Just be careful of which site you use to check if you’ve been affected by this data breach and ensure that it is the one, and only one, that Equifax itself set up for this purpose.
On another note, some folks aren’t feeling very reassured by the agency Equifax chose to offer free protection for anyone affected by this breach.
My personal info was hacked on an insurance site years ago and then again on another new insurance site a few years later. So, I just assume all of my info is already on the black market and it’s worth it to me to pay for a reliable and trusted fraud agency to protect me. I’d suggest you do your own research and find one that you feel comfortable with and get on it.
No Forced HTTPS Regex Code Needed
The latest several HTTPS conversions I’ve done at both SiteGround (aff link) and A2 Hosting (aff link) did not require any forced HTTPS regex code to be added to ensure all visits to the site go through the encrypted HTTPS port.
So, if you’re a webmaster and doing conversions for folks, check the redirects about 5-10 minutes after the conversion to see if you need the code.
I’ve tested older conversions where the regex code was added and still getting mixed results when it was removed.
My guess is that Apache has rolled out another undocumented update that is causing this and it’s not on all host servers yet.
You may recall that I reported on this as an anomaly at SiteGround a month or so ago, where a client had migrated from another host just prior to the conversion.
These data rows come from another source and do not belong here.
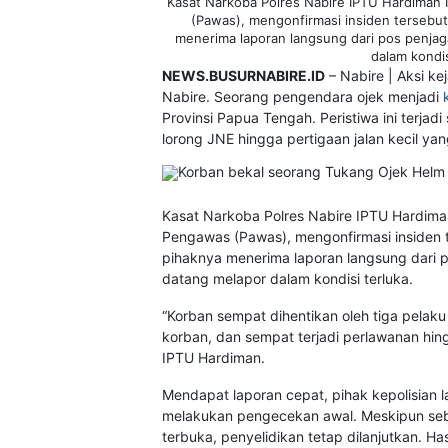
Kasat Narkoba Polres Nabire IPTU Hardiman I.
(Pawas), mengonfirmasi insiden tersebu
menerima laporan langsung dari pos penjag
dalam kondis
NEWS.BUSURNABIRE.ID
– Nabire | Aksi k
Nabire. Seorang pengendara ojek menjadi
Provinsi Papua Tengah. Peristiwa ini terjad
lorong JNE hingga pertigaan jalan kecil yan
Kasat Narkoba Polres Nabire IPTU Hardiman I
Pengawas (Pawas), mengonfirmasi insiden 
pihaknya menerima laporan langsung dari p
datang melapor dalam kondisi terluka.
“Korban sempat dihentikan oleh tiga pela
korban, dan sempat terjadi perlawanan hi
IPTU Hardiman.
Mendapat laporan cepat, pihak kepolisian
melakukan pengecekan awal. Meskipun seb
terbuka, penyelidikan tetap dilanjutkan.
I’m betting he was on a server with the newest hardware and software. We were unable to replicate the anomaly on my test account there.
And then I ran into it again on a conversion this past week where a client migrated to A2 Hosting, and again, on an updated server.
And now I’ve seen it on 3-4 conversions where the clients have been at their host for years.
Undocumented Server Updates
I went round and round with 3 hosts over regex working differently on servers that had different Apache versions earlier this year too.
And, I went round and round with them over new Comodo rewrite directives above every redirect in .htaccess only to find that it was an undocumented update in the cPanel software.
It takes someone like me getting into those files daily to spot such changes.
Even the hosts don’t know about them.
HTTPS, security, and performance stuff is changing every day.
This is where investing in Webmaster Training really pays off.
You know what’s going on in the first place, and you keep you and your clients ahead of the curve with the changes.
If site owners pay you to set up and/or maintain their sites, you owe it to yourself and them to get with a program that keeps you up to date.
Not to mention how valuable our Facebook group is for answering questions and helping you get unstuck on troubleshooting something too.
Speaking of getting ahead of the curve, SVG graphics are strongly preferred by Google these days, and that’s likely why this format is gaining popularity so quickly.
If you’re a designer, you need to learn about these now so you’ll be ready when they are natively supported in WordPress.
Read through this guide from the nice folks at Torque to see what’s involved.
I’m not advising folks to make this switch just yet. There are some duct tape / chicken wire ways of doing it right now, but that will change in the near future. There’s no point in jumping through too many hoops to be bleeding edge with this for most of us.
I’ll keep you posted on when this needs to get on the radar of DIY site owners.
But you may want to scan through this guide too, just so you know what’s coming.
Do you run social media contests? It’s a great way to get more engagement from your peeps that follow you on those platforms.
You probably already have a favorite tool to help you with that.
But you may want to check out this post on Blogging Wizard with 6 tools for running a contest and see if any of them have features that will spark more interest or be easier for you to manage the event.
That’s a wrap for this week’s Tips Tuesday.